Capitol Hill negotiators were working Sunday on a plan to complete the contentious farm bill in the House, with a final chamber vote as early as Wednesday, Fox News has learned.
Renewing the five-year, roughly $500 billion measure has stalled in Congress largely over the House and Senate disagreeing about cuts to its $80 billion food stamps program.
However, a compromise has purportedly been reached that calls for roughly $9 billion in cuts over a decade.
The original Senate bill called for $4 billion. Last June, the House rejected a $20 billion cut as not being enough and could only approve a new plan with $40 billion in cuts.
Fox is told a Capitol Hill staff meeting will take place at 3 p.m. with the possibility of a second, open conference committee meeting Monday to accommodate roll call votes to settle the remaining outstanding issues.

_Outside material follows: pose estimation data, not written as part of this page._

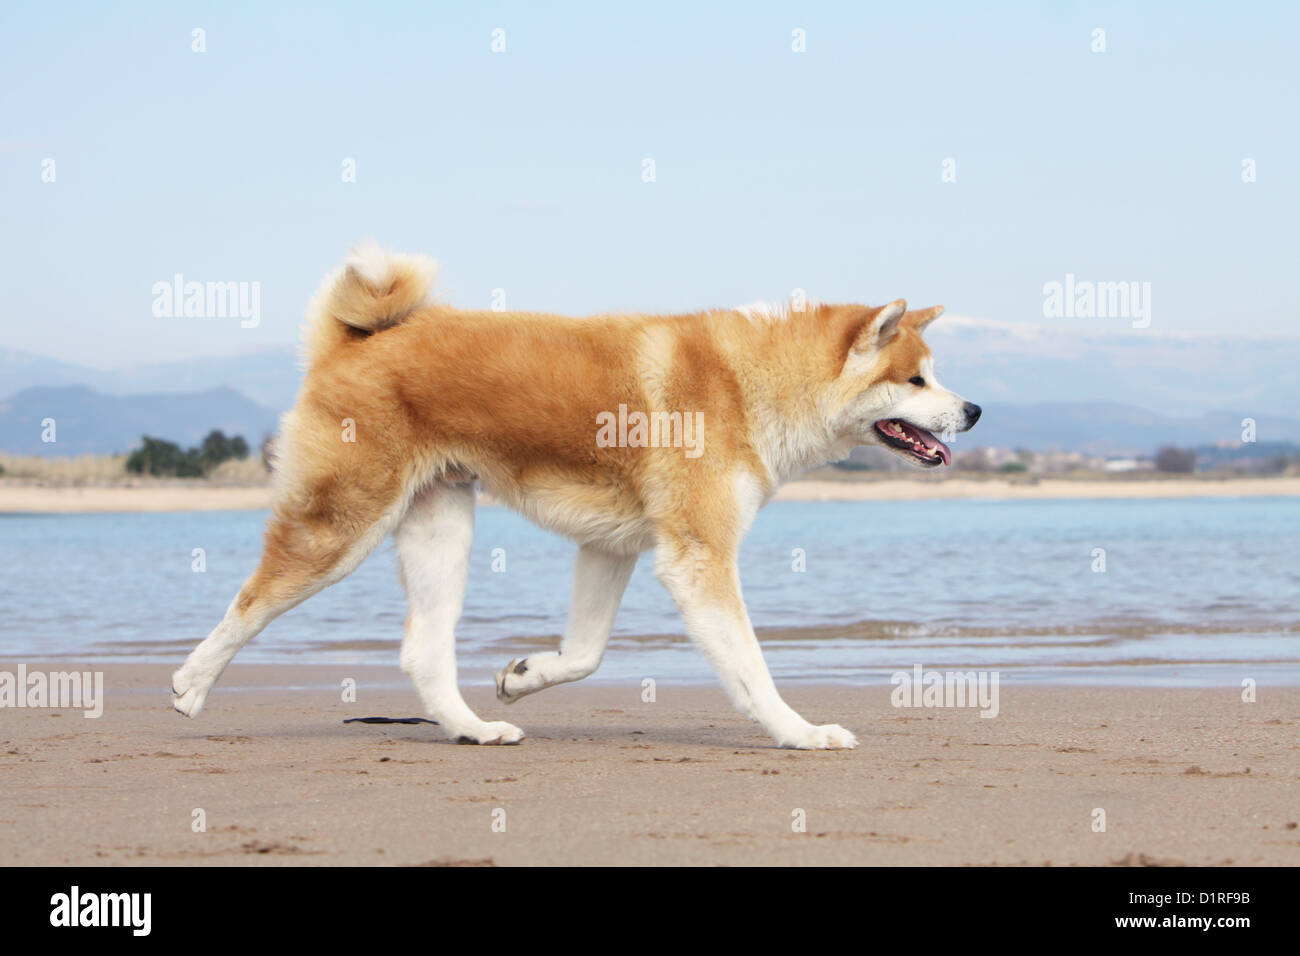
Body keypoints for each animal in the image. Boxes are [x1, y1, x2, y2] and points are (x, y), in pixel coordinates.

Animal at [175, 243, 982, 749]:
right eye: (916, 380)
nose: (974, 410)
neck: (752, 381)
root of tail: (354, 341)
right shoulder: (699, 558)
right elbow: (752, 668)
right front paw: (801, 732)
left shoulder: (612, 547)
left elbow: (586, 655)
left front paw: (525, 675)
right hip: (340, 527)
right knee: (250, 602)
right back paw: (190, 683)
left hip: (441, 530)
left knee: (422, 654)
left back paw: (474, 728)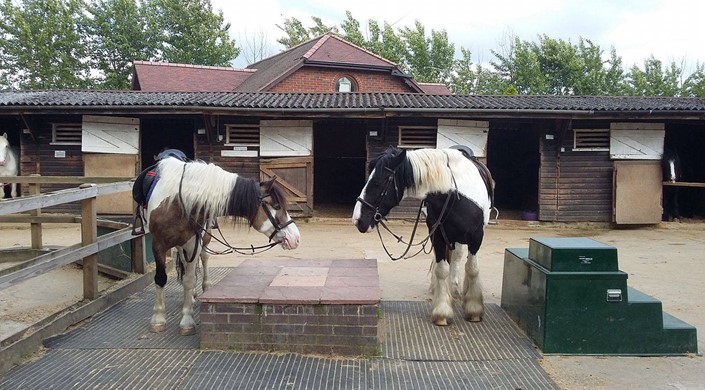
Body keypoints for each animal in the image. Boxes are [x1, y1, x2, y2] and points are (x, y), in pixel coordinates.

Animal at [138, 157, 300, 334]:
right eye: (277, 206)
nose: (296, 238)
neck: (176, 203)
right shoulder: (158, 244)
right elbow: (161, 278)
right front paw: (158, 318)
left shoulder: (193, 243)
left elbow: (189, 280)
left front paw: (186, 320)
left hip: (204, 236)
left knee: (204, 257)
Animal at [352, 146, 496, 326]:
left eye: (378, 182)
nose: (358, 220)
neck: (456, 196)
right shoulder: (438, 235)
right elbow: (441, 269)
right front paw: (442, 311)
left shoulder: (476, 237)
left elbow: (472, 268)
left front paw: (474, 309)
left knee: (459, 258)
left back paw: (458, 289)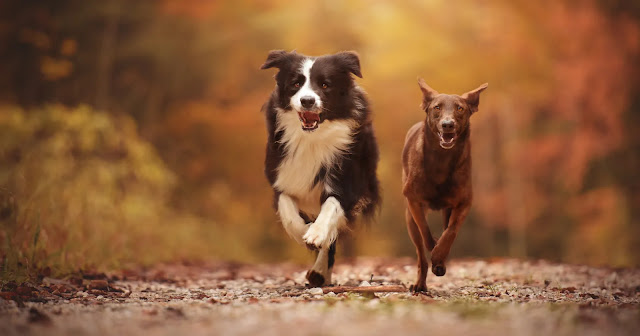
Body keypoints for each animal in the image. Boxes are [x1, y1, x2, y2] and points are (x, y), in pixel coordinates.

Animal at [260, 50, 380, 286]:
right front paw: (304, 232)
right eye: (295, 83)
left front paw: (315, 234)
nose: (307, 100)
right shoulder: (281, 176)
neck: (312, 138)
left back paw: (319, 272)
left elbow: (331, 207)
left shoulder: (347, 183)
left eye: (325, 85)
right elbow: (287, 209)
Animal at [402, 79, 488, 292]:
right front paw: (433, 248)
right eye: (437, 107)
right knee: (420, 255)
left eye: (460, 108)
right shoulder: (413, 200)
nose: (447, 124)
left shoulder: (464, 202)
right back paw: (420, 283)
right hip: (409, 218)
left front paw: (439, 257)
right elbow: (425, 230)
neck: (442, 158)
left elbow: (451, 231)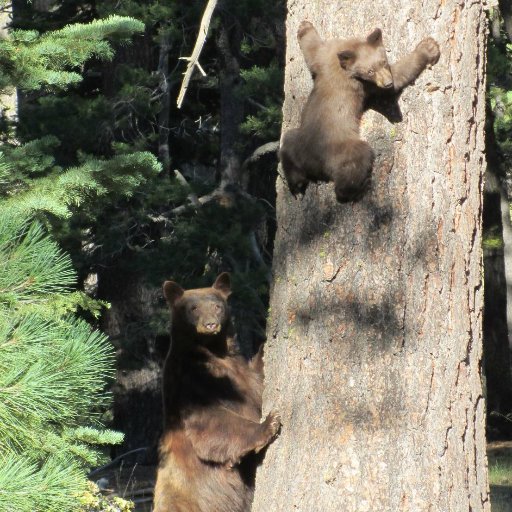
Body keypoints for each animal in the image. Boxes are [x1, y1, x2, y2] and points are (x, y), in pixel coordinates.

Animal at [153, 274, 280, 512]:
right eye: (193, 308)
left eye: (217, 306)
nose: (210, 324)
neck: (214, 351)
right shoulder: (190, 384)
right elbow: (212, 421)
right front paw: (269, 423)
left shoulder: (241, 372)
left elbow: (258, 380)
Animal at [280, 21, 440, 202]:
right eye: (370, 71)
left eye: (383, 62)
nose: (387, 83)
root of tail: (313, 164)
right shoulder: (365, 84)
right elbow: (400, 73)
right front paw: (428, 48)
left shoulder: (326, 56)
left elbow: (312, 49)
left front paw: (304, 26)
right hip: (346, 150)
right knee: (350, 174)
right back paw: (361, 188)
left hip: (296, 142)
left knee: (288, 150)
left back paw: (296, 188)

Two sources with direct knowledge of the talks say they hope to file a final conference report Monday and vote in the House by Wednesday.
Other issues delaying the bill include how much milk the federal government should buy to artificially sustain prices and pay producers, the size of cages in which chickens are raised and the cap for direct payments to farm families.
Congress failing to finish the bill by the end of last year raised the possibility the country could revert to 1949 law, which some agricultural economists predicting would increase the price of milk to $8 a gallon.
The bill was supposed to be replaced in 2012, but Congress has instead passed a series of extension.
Agriculture Secretary Tom Vilsack has now allowed the decades-old law to take effect, as Democrats and Republicans from both chambers continued to craft a plan behind closed doors.